Herfst / In mijn haren / onder mijn voeten: / goud, goud, goud. / Mijn antilliaanse botten / vrezen ’t allerergste: / ’t wordt weer / Koud, koud, koud. Frida Domacassé in: Hans Warren (samensteller): Poëziekalender 1995. Meulenhoff, Amsterdam, 1994.
Nu is het herfst. De bladeren ritselen droog en vallen af. Op het balkon kruipt een gouden gloed in mijn planten en bloemen, de nachten worden kouder en ik zal een dezer dagen moeten snoeien en ruimen. Het zonlicht wordt minder, als ik op mijn stoel op het balkon zit kruipt de kilte langzaam op. Ik weet hoe hij steeds hunkerde naar het voorjaar, naar zon en warmte. Dagelijks had hij het erover: ‘Als het maar weer voorjaar is…’ Heel in het begin hebben wij nog in het bleke voorjaarszonnetje kunnen zitten, hij dik aangekleed, want hij had het altijd koud. Maar nu alles voorbij is en ook de zomerplanten langzaam sterven, moet ik toch weer verder. Ik neem de draad op van voordat hij er was. De draad van verder alleen leven. Jopie Tilly in haar verhaal De hoed. In: José Franssen: In mijn koffer op zolder. Levensverhalen van ouderen voor ouderen. Bohn Stafleu van Loghum, Houten, 2008.

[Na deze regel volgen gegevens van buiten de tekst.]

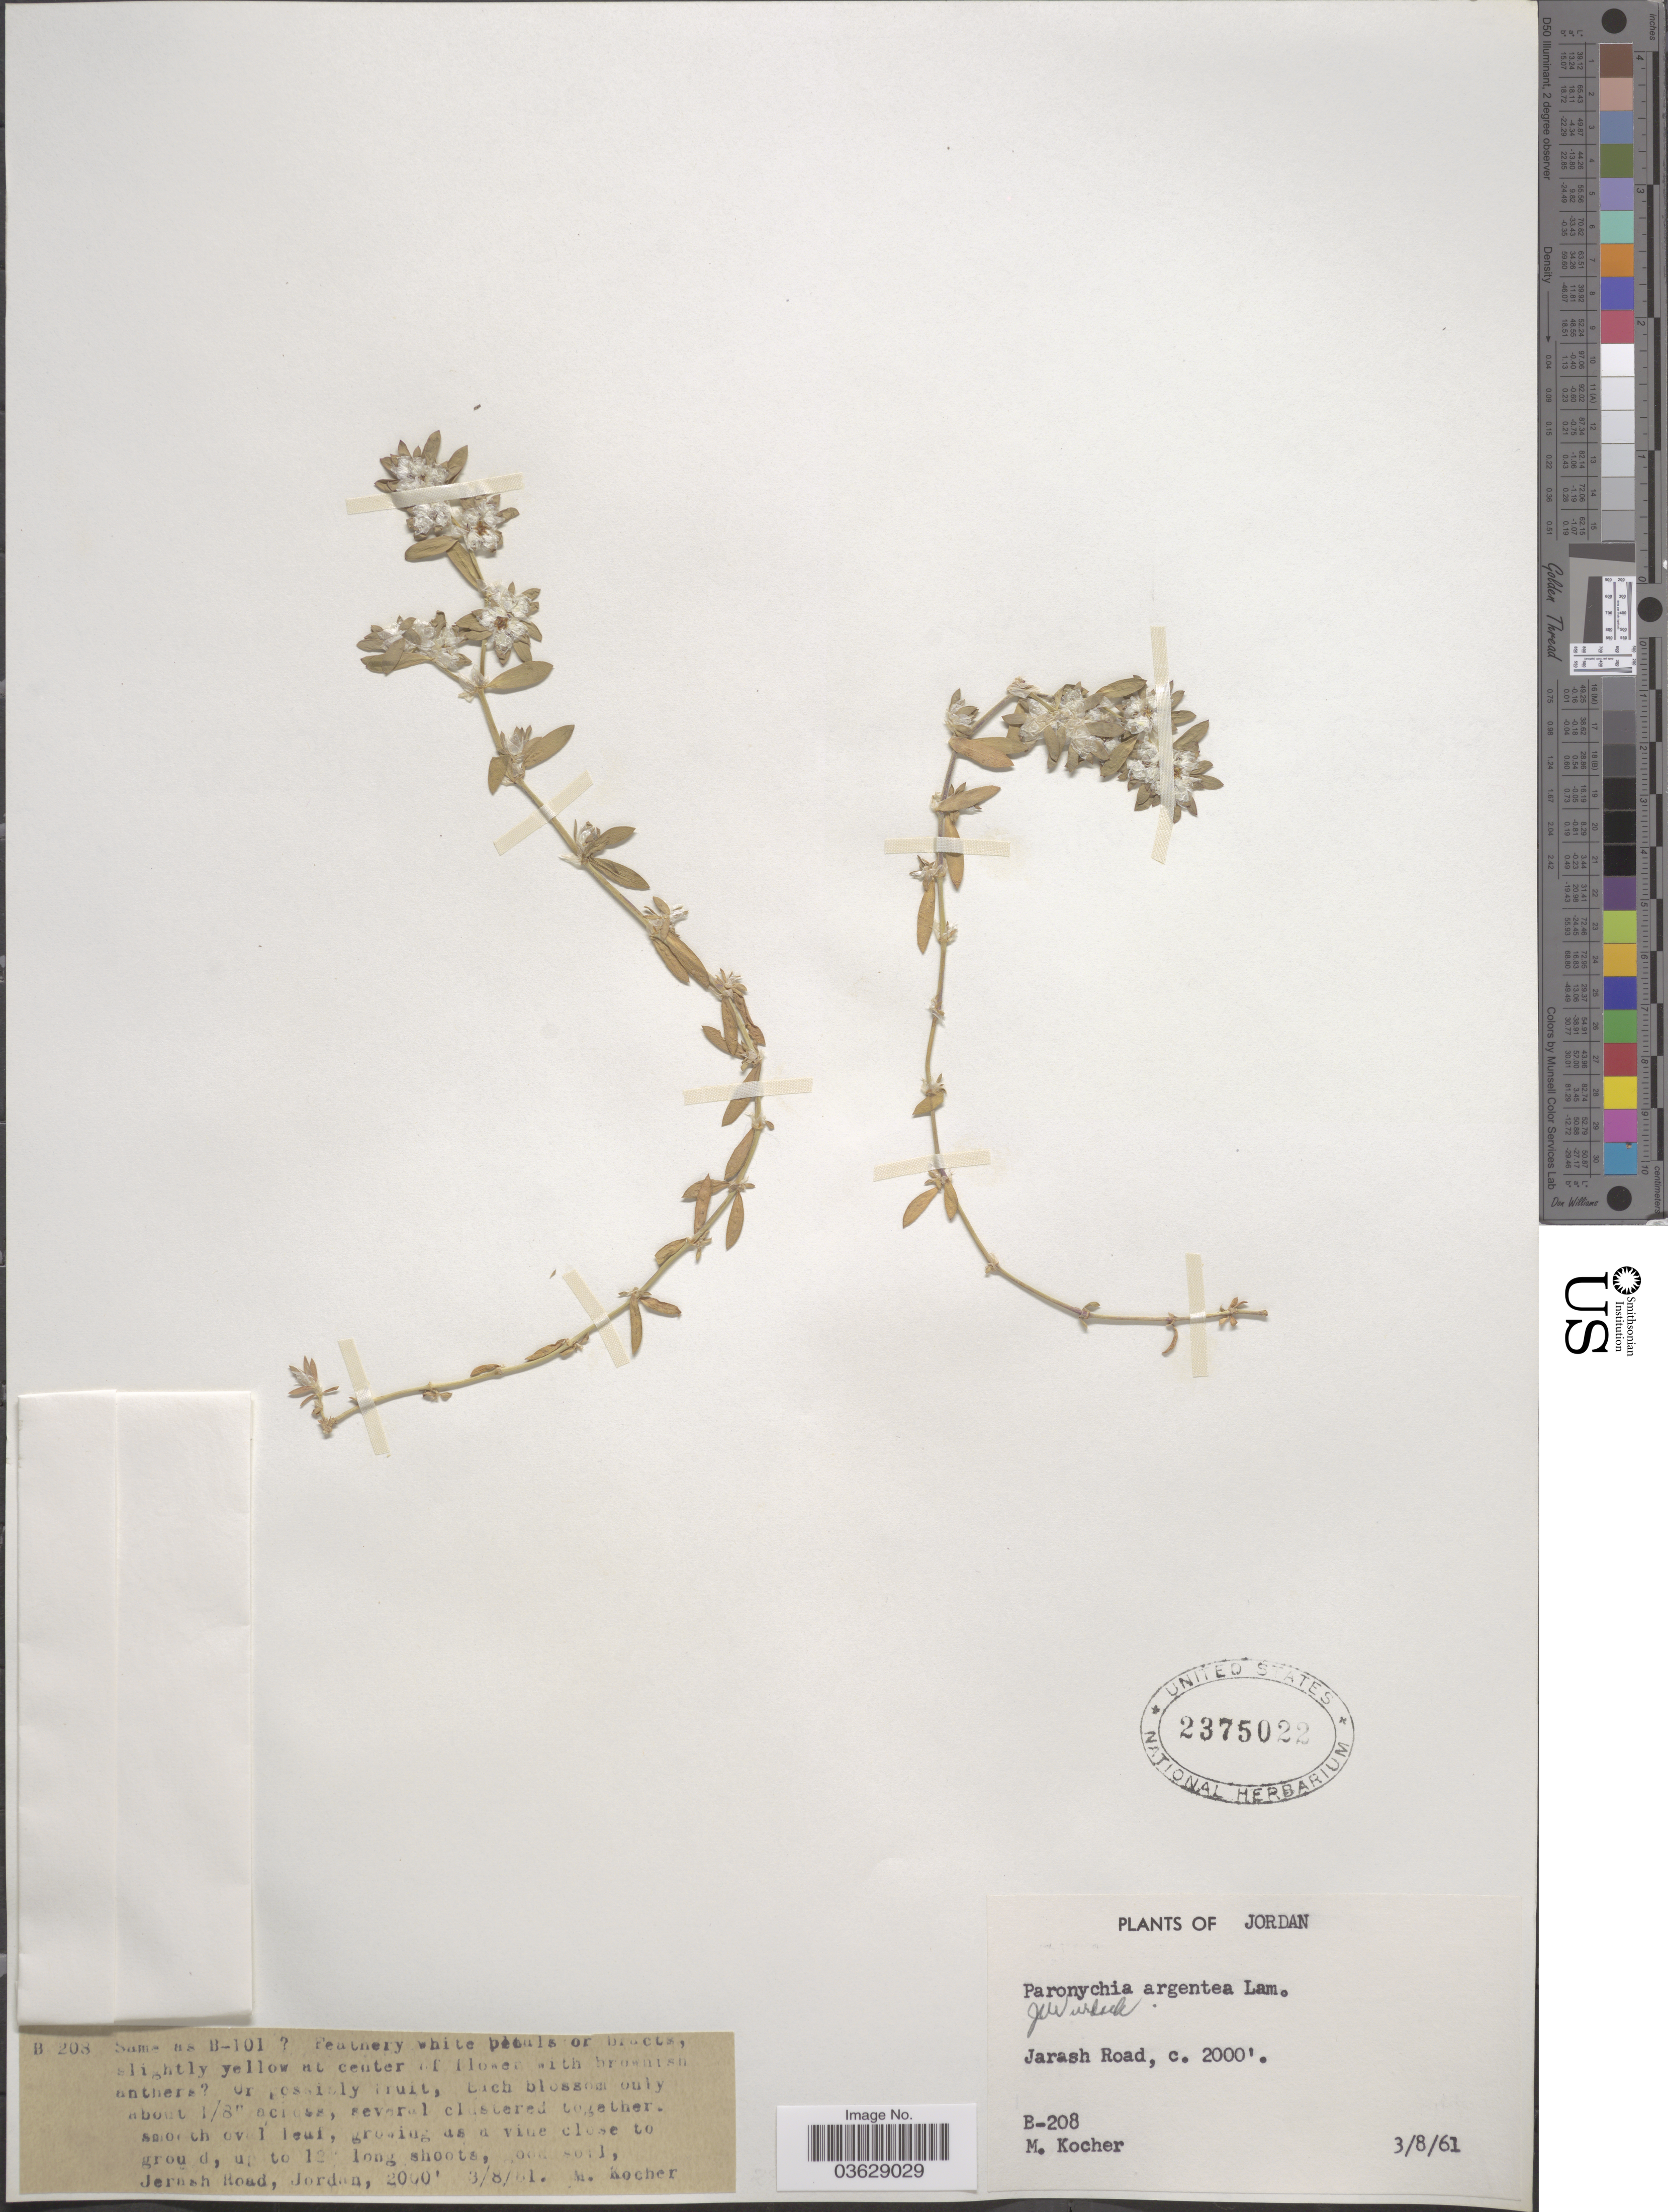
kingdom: Plantae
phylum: Tracheophyta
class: Magnoliopsida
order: Caryophyllales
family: Caryophyllaceae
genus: Paronychia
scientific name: Paronychia argentea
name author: Lam.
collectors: M. Kocher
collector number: B-208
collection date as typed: Transcribed d/m/y: 3/8/61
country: Jordan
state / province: Jarash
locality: Jarash Road.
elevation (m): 610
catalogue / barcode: US 2375022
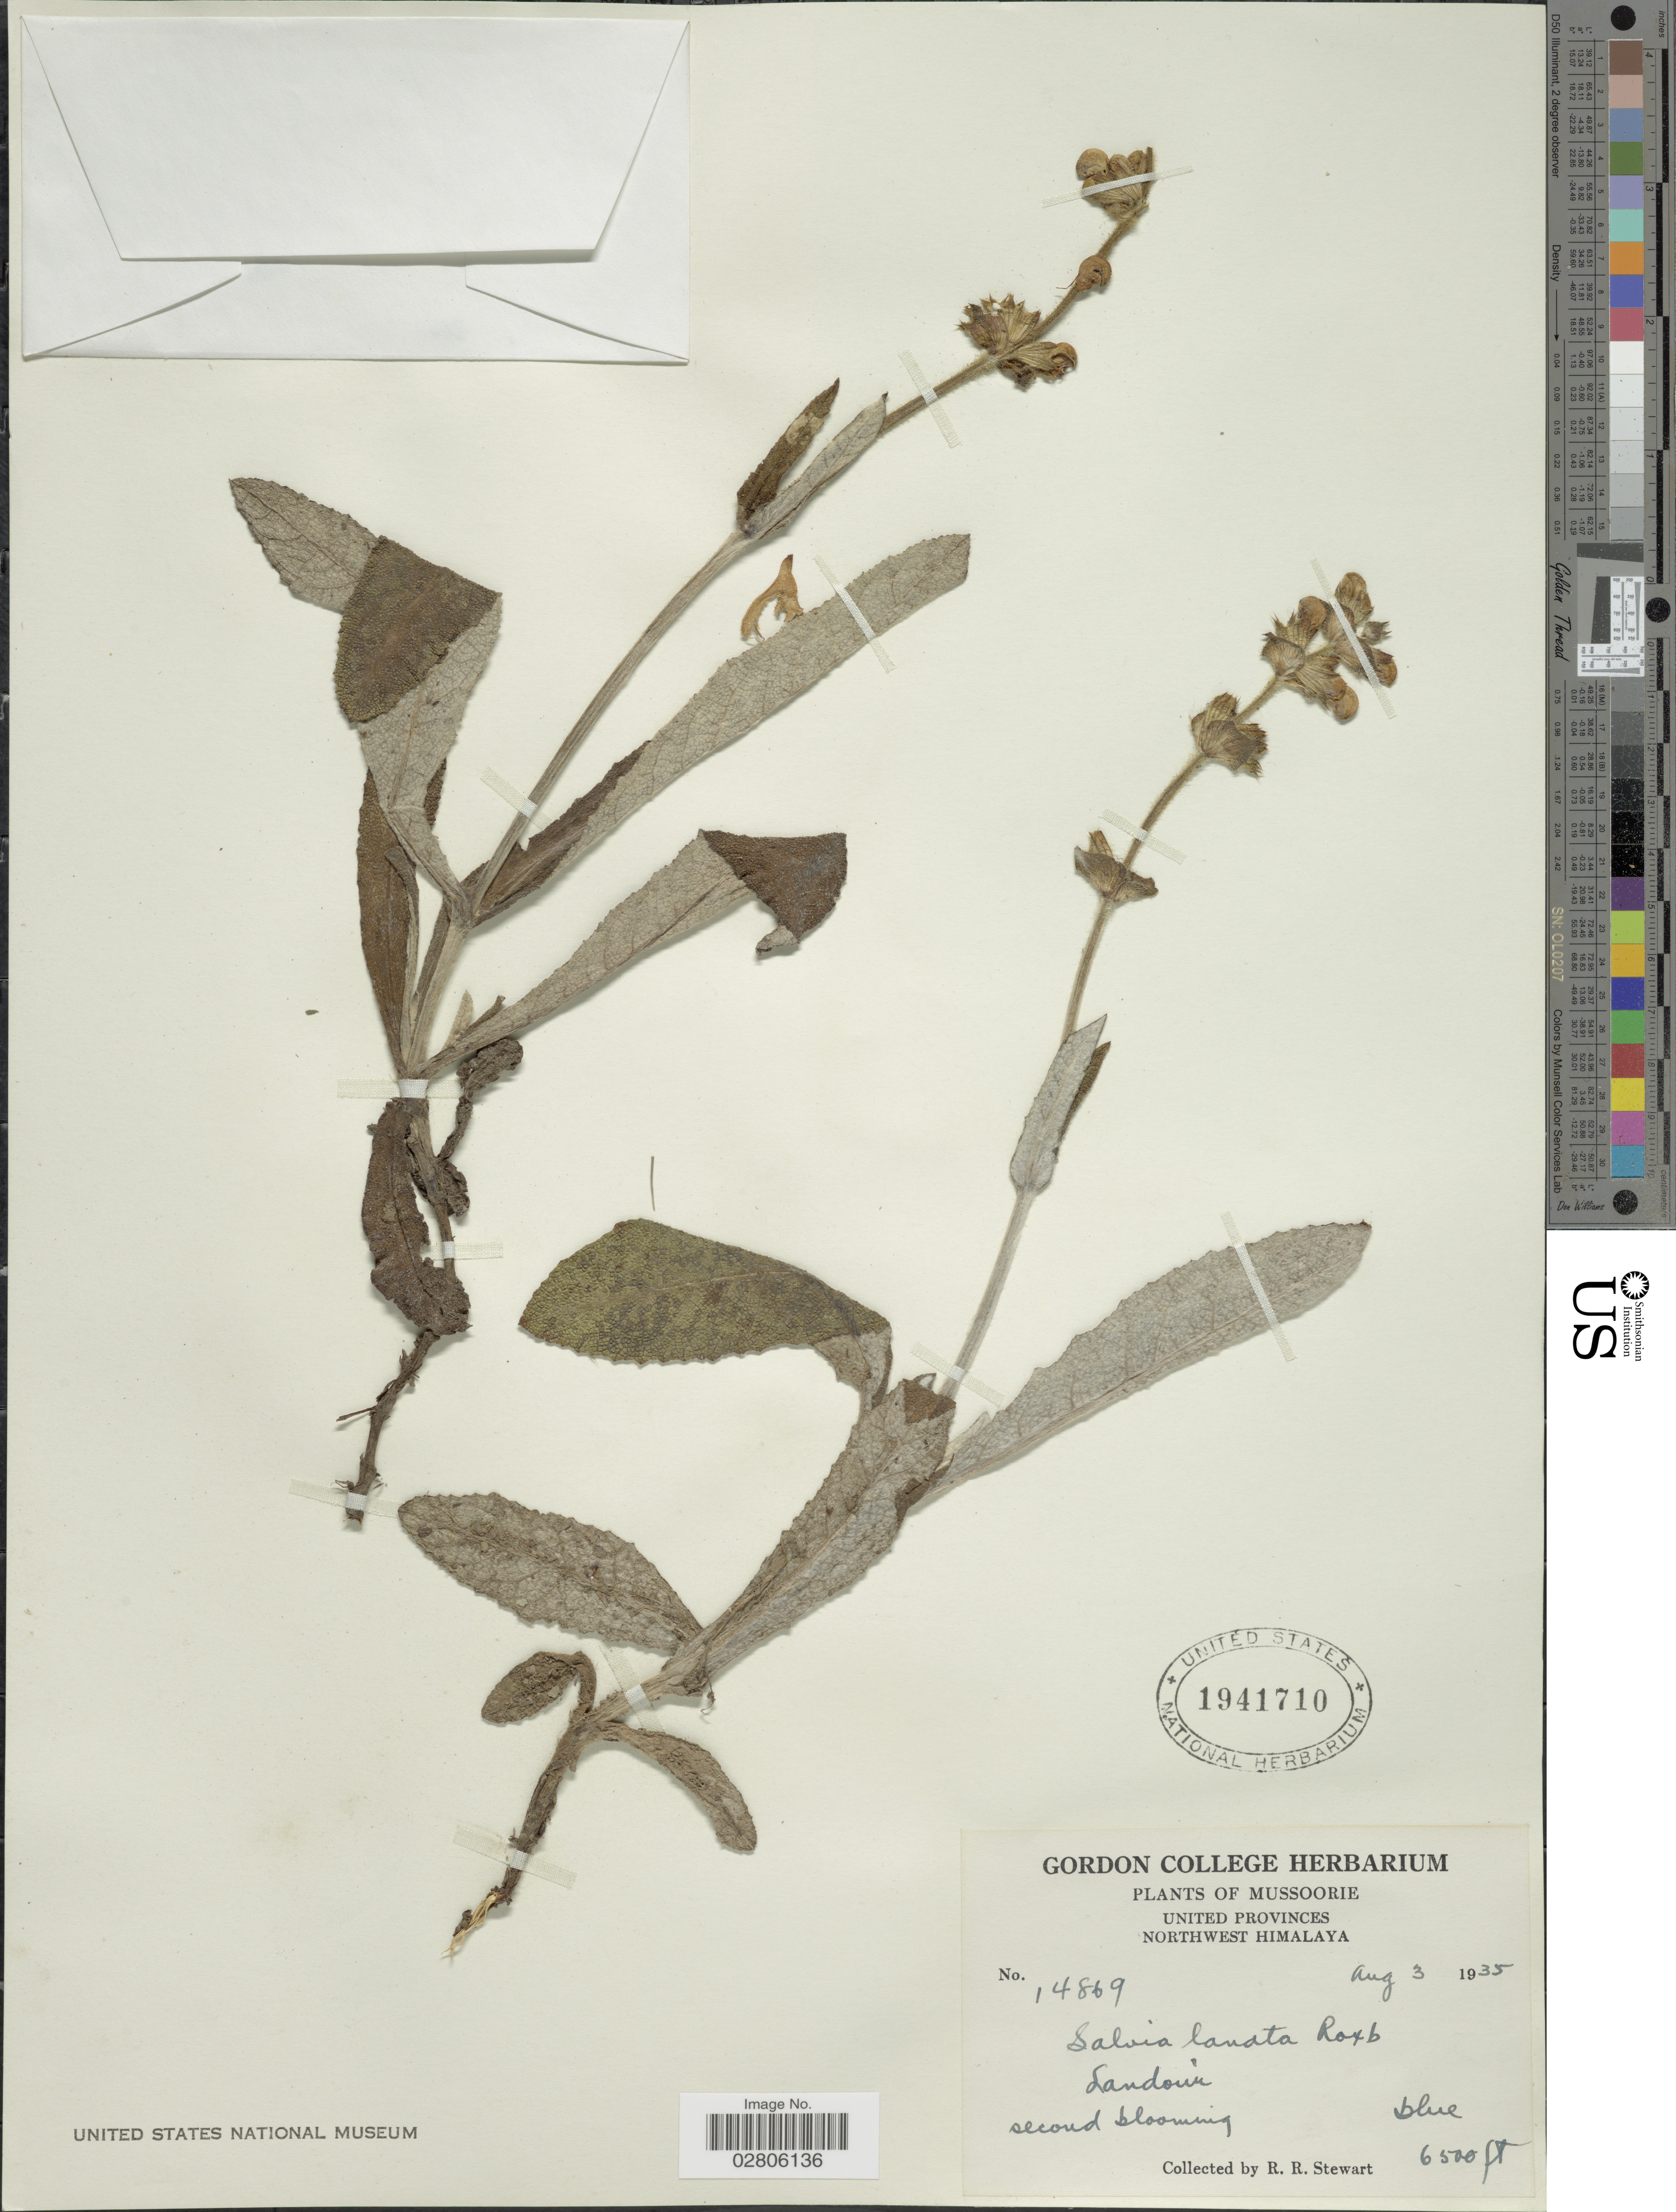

Beukennootjes Stiekem togen wij kinderen naar de Napoleonsbaan. Het was ver van huis en ik wist de weg niet. Toch kwamen we er, bij de razend drukke weg tussen Blerick en Baarlo, waarlangs de grote oude beukenbomen hun blad en vruchten lieten vallen. Broekzakken, jaszakken en plastic zakken vulden we met beukennootjes, zoveel mogelijk, we peuterden de bastjes los om de nootjes eruit te lichten. Ik schopte wellustig in de bladeren op zoek naar meer. Auto’s raasden langs – ik begrijp nu uitstekend dat we er niet mochten komen, want wie zei dat je in het vuur van het rapen de auto’s wel steeds bleef horen? In de dagen erna maakten we onze kijkdozen completer, aten we als eekhoorntjes de bitter smakende nootjes, en we regen kettingen vol beuk. Trots droeg ik zo’n ketting tot de nootjes zwart werden of tot de ketting te kaal werd vanwege het steeds weer opeten van de gedroogde nootjes. De beuken staan er nog. José Franssen, niet gepubliceerd.
Een blad, dat dwarrelt – / hoe licht glijden de nevels / deze herfstavond. In: J. van Tooren: Oogwenken. Haiku Senryu Tanka. Meulenhoff, Amsterdam, 1981.